Customer feedback is only useful when it reaches the right place quickly. A bug report may need to become an engineering ticket. A high-priority feature request may belong in a product planning tool. A new support issue may need to alert the team in a shared channel.
The Gleap Zapier integration helps teams automate those handoffs without custom code. It connects Gleap events to the apps your team already uses, so feedback does not sit in one inbox while the actual work happens somewhere else.
What Zapier adds to a Gleap workflow
Zapier is a no-code automation platform. In practice, that means you can create a workflow where something happens in Gleap and automatically triggers an action in another app.
For example:
- A new feedback item in Gleap adds a row to a spreadsheet.
- A critical bug report sends a notification to a team channel.
- A feature request creates an item in a product planning tool.
- A support status change updates another ticketing workflow.
Gleap already brings customer conversations, feedback, surveys, and bug reports together. Zapier extends that setup when a team has additional tools that need to stay in sync. You can explore more options on Gleap’s integrations page.
When the integration is most useful
Zapier is helpful when a workflow crosses team boundaries. Support may work in Gleap every day, while product managers review requests in a roadmap process, operations tracks trends in spreadsheets, and leadership wants a lightweight view of customer themes.

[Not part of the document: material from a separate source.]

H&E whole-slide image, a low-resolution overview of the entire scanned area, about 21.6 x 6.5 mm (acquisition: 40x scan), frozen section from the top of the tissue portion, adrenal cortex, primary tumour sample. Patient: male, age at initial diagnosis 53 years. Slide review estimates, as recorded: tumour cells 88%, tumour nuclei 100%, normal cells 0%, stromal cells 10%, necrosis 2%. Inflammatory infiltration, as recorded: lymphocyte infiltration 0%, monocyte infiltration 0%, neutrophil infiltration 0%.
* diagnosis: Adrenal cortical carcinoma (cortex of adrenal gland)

Instead of asking people to copy and paste updates, a Zap can move structured information automatically. That reduces duplicate work and lowers the chance that important feedback gets missed.
Common use cases include:
- Sending product feedback into a planning or tracking tool.
- Logging survey responses for analysis.
- Notifying a team when a bug is marked urgent.

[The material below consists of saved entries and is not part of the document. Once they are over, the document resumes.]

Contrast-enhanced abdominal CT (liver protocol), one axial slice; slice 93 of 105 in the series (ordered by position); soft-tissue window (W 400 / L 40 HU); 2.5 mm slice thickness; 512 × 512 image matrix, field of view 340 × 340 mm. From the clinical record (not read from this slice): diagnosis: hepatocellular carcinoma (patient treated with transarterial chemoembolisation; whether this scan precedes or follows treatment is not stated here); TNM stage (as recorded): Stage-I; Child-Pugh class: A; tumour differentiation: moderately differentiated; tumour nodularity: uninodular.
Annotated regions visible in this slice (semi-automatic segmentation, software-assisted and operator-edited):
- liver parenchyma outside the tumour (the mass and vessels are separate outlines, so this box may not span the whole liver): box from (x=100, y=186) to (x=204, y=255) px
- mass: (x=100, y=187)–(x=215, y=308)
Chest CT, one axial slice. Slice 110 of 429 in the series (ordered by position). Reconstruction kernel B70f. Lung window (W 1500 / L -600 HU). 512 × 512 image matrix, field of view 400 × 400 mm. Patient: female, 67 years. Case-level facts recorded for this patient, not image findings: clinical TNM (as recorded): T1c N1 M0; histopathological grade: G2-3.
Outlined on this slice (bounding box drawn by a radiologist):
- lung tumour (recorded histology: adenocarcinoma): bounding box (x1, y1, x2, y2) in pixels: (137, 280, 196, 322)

- Creating follow-up tasks for customer success.
- Keeping a simple archive of feedback in a spreadsheet.
For teams already using Gleap’s public roadmap and feature request tools, Zapier can also help pass request activity into the rest of the team’s reporting or planning stack.
How to set up a practical Zap
Start with one workflow that saves real time. Broad automation gets messy quickly, so pick a clear trigger and a clear destination.

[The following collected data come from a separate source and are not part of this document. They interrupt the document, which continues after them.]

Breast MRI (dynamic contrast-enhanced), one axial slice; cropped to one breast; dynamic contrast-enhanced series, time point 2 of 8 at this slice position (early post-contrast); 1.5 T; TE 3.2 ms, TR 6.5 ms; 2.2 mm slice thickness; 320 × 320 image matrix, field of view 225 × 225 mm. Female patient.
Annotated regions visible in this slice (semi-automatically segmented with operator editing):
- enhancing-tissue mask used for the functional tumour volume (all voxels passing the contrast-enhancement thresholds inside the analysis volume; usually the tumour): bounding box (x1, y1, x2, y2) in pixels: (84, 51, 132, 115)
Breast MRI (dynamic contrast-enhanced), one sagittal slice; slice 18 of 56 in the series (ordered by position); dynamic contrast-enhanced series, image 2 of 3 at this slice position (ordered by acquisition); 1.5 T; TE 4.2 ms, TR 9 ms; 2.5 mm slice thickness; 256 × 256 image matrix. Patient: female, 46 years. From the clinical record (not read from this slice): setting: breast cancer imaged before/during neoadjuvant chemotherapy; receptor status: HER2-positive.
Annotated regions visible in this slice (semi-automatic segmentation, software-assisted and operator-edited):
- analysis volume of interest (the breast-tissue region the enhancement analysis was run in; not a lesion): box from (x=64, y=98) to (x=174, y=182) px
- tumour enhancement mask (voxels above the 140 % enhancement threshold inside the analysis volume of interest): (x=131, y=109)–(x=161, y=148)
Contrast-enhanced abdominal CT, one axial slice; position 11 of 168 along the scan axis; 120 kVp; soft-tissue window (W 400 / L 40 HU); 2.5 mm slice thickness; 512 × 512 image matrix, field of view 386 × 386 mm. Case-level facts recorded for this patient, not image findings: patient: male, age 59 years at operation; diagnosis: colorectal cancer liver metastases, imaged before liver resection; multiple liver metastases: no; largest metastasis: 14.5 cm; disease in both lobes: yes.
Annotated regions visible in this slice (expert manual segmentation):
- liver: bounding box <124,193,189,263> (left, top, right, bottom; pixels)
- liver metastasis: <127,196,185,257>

- Choose the Gleap event that should start the workflow.
- Select the destination app and action.
- Map only the fields the receiving team needs.
- Test with a real example.
- Turn on the Zap and monitor it for a few days.
Field mapping matters. A support notification may need the customer name, message, priority, and link back to Gleap. A product workflow may need the request title, category, account segment, and status. Sending everything everywhere usually creates more noise than value.
Keep automation human-readable
Automation should make work clearer, not just faster. Name Zaps clearly, document who owns them, and review them when your feedback workflow changes.
It is also worth deciding which workflows should stay inside Gleap. If your team handles support in Gleap, uses AI support workflows, or manages customer feedback directly in the product, you may not need to duplicate every update elsewhere. Use Zapier for the points where another tool genuinely needs the signal.
A small automation can remove a lot of drag
The best Zapier workflows are not flashy. They quietly move customer context to the place where the next decision happens.
That is the value of the Gleap Zapier integration: fewer manual handoffs, fewer lost feedback items, and a cleaner path from customer signal to team action.